We woke up around 6 am to start the 431 mile drive from Sargentville, ME to Button Bay state park on Lake Champlain in Vermont. Looking at a map of this route shows an almost completely due west drive on Maine, New Hampshire and Vermont backroads/highways. Some of the Maine cities we drove through were Belfast, Palermo, South China and West Paris. Didn’t know Maine was so international? We didn’t either. In New Hampshire we drove on the north boundary of White Mountain National Forest for more than half of the state. It was beautiful. We continued across Vermont where the sky was so bright and blue and the lush, working farms stretched over rolling hills in every direction. If I were a cow in Vermont I would certainly produce the happiest, tastiest cheese, ice cream and yogurt in the world too. I am going to post pictures from the car ride below, but please forgive shake and smeared bug remains. There is no way Will would have stopped to let me take pictures everywhere I would have liked
. (Which is a good thing on a seven and a half hour drive with 2 small children.) One thing that we noticed on our drive were all of the awesome road signs in NH and Vermont. “Moose” was probably the most prevalent, but there were a bunch that cracked us up. See pics. I never was fast enough to capture our favorites, which were a series of drunk driving signs. The first one was a picture of a car and a wine bottle and a big line through the middle of them with the caption “think” underneath. The next one was a car and a martini glass with a diagonal line across them. We thought, "Of course you don't drink Martinis in the car. Duh!" We drove into Burlington, VT and headed south along the east side of Lake Champlain, just getting a glance or two between houses, stores and farms of the Lake and the Adirondacks on the opposite shore. There are so many farms and they are so beautiful. Big farms with multiple silos, huge barns and vast green fields of crops. There were cartoonish, fluffy, white clouds in the sky and clean air that smelled like freshly cut grass. The countryside felt wide and sweeping.....hilly but not at all mountainous. But we felt so high in elevation, so close to the sky. (Just looked it up - 194 feet above sea level. I would have totally gotten that wrong in travel Jeopardy.) I could completely picture the Huffs happily living there and running a farm, and that’s something I would NEVER say I’ve thought while driving through the country in Georgia.
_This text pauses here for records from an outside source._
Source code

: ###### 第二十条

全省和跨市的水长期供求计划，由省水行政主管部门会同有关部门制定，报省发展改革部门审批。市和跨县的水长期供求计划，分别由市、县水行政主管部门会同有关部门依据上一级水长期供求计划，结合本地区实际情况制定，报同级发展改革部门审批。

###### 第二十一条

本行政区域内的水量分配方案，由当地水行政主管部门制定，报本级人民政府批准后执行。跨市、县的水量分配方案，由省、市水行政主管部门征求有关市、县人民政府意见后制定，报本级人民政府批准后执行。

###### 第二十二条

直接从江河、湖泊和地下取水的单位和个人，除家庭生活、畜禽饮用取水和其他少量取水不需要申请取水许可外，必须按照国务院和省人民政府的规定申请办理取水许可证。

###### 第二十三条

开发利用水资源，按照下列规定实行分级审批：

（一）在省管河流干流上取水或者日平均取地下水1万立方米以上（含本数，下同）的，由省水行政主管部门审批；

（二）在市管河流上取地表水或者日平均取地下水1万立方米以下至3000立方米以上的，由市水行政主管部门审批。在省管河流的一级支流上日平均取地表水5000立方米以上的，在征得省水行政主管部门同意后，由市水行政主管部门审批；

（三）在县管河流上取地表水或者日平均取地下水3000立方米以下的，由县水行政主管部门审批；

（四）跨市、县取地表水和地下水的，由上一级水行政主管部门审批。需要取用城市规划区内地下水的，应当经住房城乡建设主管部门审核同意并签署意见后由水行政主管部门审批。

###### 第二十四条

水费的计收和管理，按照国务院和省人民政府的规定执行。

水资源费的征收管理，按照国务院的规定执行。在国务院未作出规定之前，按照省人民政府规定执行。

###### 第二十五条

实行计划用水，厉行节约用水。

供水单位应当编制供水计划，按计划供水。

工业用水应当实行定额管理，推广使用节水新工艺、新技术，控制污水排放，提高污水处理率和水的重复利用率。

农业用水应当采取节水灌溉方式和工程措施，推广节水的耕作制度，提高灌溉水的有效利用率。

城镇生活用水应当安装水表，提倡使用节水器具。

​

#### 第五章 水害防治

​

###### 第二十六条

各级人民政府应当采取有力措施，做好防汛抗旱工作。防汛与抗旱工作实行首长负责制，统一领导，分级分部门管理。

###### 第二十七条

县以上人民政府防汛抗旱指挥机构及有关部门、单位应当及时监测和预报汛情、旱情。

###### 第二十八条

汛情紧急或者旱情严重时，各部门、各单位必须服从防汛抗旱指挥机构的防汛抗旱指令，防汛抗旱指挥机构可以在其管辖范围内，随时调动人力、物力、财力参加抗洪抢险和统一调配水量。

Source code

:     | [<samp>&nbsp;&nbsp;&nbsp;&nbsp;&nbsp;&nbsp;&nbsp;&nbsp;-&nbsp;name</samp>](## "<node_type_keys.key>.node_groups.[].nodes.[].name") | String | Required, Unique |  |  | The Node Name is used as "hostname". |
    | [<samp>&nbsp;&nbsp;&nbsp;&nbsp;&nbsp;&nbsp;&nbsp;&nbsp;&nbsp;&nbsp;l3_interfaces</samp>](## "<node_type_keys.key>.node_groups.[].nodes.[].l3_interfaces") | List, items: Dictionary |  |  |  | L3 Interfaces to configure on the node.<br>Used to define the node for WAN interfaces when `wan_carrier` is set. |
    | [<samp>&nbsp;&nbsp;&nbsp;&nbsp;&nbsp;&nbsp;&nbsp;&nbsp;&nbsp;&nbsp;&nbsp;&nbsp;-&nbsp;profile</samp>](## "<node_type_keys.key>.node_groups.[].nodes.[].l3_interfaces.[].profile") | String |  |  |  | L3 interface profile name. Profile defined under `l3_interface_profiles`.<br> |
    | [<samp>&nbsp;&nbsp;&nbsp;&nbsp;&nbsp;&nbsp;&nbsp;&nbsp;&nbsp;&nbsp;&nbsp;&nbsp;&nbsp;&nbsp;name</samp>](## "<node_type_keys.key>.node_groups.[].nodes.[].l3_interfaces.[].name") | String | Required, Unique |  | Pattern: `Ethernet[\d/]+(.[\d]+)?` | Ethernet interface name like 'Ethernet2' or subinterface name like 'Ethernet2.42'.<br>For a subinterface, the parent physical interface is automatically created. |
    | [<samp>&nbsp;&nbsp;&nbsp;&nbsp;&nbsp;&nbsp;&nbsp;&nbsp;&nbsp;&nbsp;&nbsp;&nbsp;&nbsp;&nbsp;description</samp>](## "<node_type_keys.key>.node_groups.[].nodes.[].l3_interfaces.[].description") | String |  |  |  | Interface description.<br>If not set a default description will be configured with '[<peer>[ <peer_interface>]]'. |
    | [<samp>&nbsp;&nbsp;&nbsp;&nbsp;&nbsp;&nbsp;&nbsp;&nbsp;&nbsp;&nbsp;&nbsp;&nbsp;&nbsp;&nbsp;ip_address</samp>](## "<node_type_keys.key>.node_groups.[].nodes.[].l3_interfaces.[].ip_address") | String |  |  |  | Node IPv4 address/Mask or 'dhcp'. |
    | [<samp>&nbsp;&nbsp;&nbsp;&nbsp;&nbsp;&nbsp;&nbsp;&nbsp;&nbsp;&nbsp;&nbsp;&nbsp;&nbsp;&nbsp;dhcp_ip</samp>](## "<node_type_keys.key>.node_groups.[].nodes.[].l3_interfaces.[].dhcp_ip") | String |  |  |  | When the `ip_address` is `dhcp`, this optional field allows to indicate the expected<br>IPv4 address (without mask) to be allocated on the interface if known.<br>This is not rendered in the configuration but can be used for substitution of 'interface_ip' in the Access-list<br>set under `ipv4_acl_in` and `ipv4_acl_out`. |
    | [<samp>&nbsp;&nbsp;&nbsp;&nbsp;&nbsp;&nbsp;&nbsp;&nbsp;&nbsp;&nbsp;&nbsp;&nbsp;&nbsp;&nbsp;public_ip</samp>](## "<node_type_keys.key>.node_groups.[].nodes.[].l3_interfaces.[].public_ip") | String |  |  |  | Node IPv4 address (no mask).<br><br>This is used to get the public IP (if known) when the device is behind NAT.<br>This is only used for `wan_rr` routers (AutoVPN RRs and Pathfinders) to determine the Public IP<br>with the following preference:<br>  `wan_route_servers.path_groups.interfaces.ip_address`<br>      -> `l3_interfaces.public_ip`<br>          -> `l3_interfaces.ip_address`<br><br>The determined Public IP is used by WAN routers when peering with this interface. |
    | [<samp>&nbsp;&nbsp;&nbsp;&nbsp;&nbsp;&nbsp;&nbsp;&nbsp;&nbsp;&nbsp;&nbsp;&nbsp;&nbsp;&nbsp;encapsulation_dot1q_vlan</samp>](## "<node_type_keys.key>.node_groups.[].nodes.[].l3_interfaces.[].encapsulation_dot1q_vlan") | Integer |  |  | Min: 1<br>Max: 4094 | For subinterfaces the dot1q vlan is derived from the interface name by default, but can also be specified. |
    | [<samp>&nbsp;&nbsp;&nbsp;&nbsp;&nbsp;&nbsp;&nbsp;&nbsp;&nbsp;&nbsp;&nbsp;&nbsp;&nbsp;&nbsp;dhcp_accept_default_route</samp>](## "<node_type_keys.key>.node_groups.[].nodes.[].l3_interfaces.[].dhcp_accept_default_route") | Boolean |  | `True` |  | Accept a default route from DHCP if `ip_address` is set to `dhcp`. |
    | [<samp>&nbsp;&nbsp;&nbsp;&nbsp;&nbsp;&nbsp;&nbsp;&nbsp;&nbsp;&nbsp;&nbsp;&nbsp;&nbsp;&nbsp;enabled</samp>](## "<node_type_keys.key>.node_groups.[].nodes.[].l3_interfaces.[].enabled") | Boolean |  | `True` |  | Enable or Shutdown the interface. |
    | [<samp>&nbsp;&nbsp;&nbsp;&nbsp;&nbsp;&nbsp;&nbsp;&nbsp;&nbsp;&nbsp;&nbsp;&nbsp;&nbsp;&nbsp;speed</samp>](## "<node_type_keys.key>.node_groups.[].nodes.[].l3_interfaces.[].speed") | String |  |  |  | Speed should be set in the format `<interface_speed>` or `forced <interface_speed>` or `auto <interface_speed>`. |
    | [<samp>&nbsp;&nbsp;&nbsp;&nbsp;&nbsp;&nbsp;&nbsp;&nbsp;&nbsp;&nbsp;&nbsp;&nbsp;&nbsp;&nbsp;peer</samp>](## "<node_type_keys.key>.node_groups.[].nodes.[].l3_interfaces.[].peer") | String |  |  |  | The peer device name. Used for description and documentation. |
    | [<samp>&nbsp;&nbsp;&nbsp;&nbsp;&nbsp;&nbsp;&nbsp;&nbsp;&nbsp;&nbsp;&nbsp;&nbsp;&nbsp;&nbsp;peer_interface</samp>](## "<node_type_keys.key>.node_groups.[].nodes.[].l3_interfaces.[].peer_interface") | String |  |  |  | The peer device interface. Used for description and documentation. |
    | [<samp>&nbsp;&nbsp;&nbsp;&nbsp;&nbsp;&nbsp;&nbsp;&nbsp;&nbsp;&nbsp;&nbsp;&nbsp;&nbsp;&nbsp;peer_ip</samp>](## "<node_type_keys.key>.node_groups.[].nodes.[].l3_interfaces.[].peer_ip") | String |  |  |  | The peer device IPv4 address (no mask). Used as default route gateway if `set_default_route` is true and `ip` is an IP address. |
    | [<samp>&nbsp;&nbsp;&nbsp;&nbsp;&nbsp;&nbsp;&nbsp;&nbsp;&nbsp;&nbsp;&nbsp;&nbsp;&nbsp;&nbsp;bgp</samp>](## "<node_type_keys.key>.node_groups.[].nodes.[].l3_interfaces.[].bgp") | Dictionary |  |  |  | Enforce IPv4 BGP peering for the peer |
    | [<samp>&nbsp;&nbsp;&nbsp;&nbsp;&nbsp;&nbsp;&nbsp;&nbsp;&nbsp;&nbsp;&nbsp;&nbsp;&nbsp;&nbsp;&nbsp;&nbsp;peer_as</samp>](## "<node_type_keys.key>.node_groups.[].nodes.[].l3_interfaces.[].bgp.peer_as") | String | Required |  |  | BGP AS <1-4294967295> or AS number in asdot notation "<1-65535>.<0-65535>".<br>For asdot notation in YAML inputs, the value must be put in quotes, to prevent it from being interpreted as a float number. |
We drove up to Button Bay State Park and pulled into a huge field with a driveway down the middle sparsely lined with evergreens. We checked in and drove to our site. We had a phenomenal view of the lake and the mountains, access to the water by means of a wooden staircase about 100 feet away and, while there weren’t a lot of trees in the middle of the campground area, we were on the perimeter of the wide open loop which felt pretty private. There really weren’t a whole lot of other campers there either. The wind was blowing off of the lake and the sun felt so hot on our skin. In the shade it was lovely and it was just hot in the sun. We got the camper set up and the windows zipped down to let in the strong breezes and I think all four of us thought we had died and gone to heaven. Will said at that moment that he thought he never wanted to leave. Interestingly enough, Button Bay state park was our most inexpensive campsite of the whole trip at $46.00 for two nights. We had no water or electricity hook-ups, but the farther along we get in our trip (and the farther north) the less and less that seems to matter. We aren’t carrying a lot of food with us, but we have a supply of snacks I bought at Fresh Market in Atlanta, and a cooler with cold beer and wine that we buy new ice for every two days or so. We have a shallow and wide tupperware that we can put food in to keep it on the ice without getting it wet (so far, only cheese and grapes). We haven’t had many “camp” meals to cook and we haven’t yet used the fridge
. This first night at Button Bay, though, I cooked our first campy meal on the gas stove consisting of spaghetti and zucchini (see pics). Before dinner we walked over to the park pool that surprisingly had a lifeguard on duty. I read some pretty rave reviews about their pool situation online. They had a big tubular water slide that the kids were crazy about. Some child had just thrown up on the pool deck and that had cleared out all of the other swimmers, so they had it all to themselves. (It takes more than some puke to scare us Huffs away from a pool.) While Will and the kids were at the pool I went to find the nearest store. I felt compelled to buy some Vermont maple syrup because I had just-add-water pancake mix for the next morning (when in Rome, right? I bought white cheddar too.). I found the most authentic old general store down the road (see pics). That night I discovered the first thing that I am really not so crazy about when it comes to camping. And that would be washing the dirty pots, pans and dishes in a plastic bucket. It was a different and challenging experience, and I found that if I pictured myself as a little more domestic and L.I. Wilder than I really am, it helped calm the inner complaining long enough to get the job done. I will be thinking of a way to make this easier in our camping future. More buckets? After dinner we made some s’mores and turned in to bed, excited that we really had no agenda for the next day besides hanging out - the four of us - in the park. Will and I found this coming day of no plans at all was extremely refreshing between all of our fun, but exhausting, activities and went to bed more than completely content and ready to sleep in.